**ASSIGNMENT:** All of the records below need to be written out exactly, but without the pictures.

:: INFORMATION ::

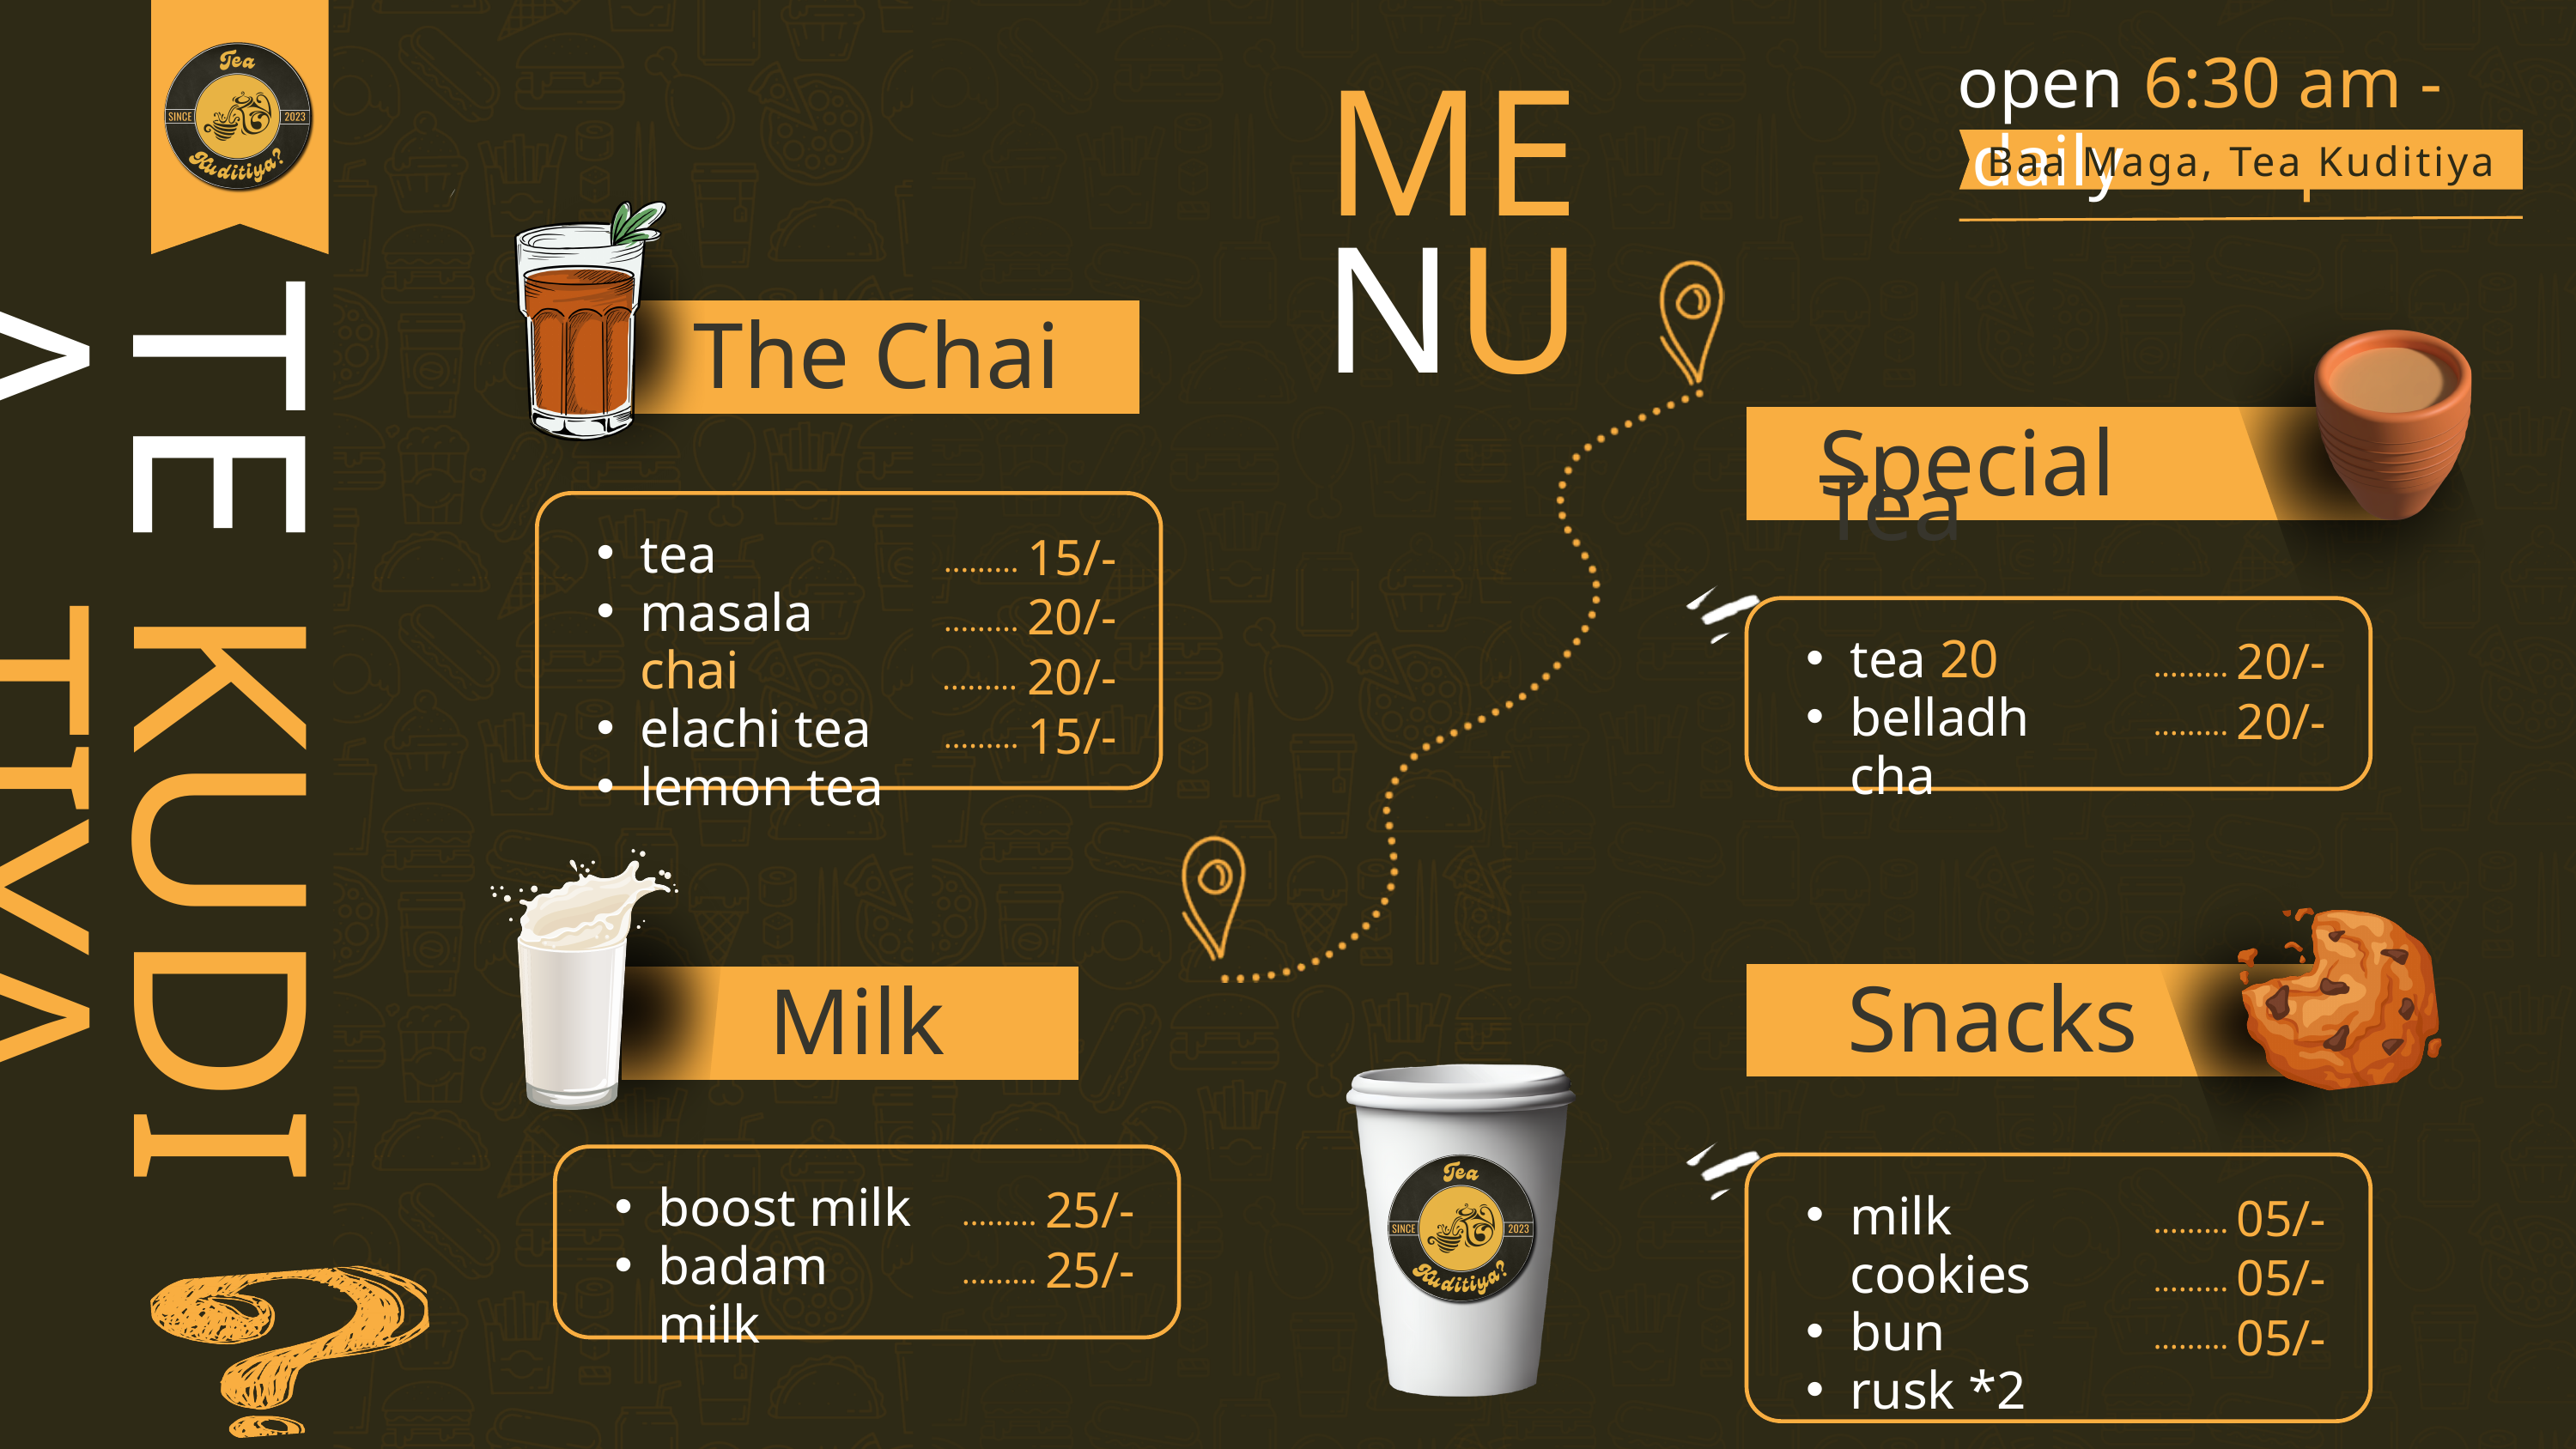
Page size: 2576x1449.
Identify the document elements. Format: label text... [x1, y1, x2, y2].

text_box KUDITIYA [0, 603, 303, 1320]
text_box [1746, 407, 2393, 521]
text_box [163, 41, 315, 195]
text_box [1454, 0, 2035, 1449]
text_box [932, 0, 1448, 1449]
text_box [621, 966, 1078, 1080]
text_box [1387, 1154, 1539, 1307]
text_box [2210, 0, 2271, 405]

:::

**SOLUTION TO THE PROBLEM:**
Page size: 2576x1449.
Identify the document elements. Format: label text... [x1, y1, x2, y2].

text_box KUDITIYA [0, 603, 303, 1320]
text_box [1746, 407, 2393, 521]
text_box [163, 41, 315, 195]
text_box [1454, 0, 2035, 1449]
text_box [932, 0, 1448, 1449]
text_box [621, 966, 1078, 1080]
text_box [1387, 1154, 1539, 1307]
text_box [2210, 0, 2271, 405]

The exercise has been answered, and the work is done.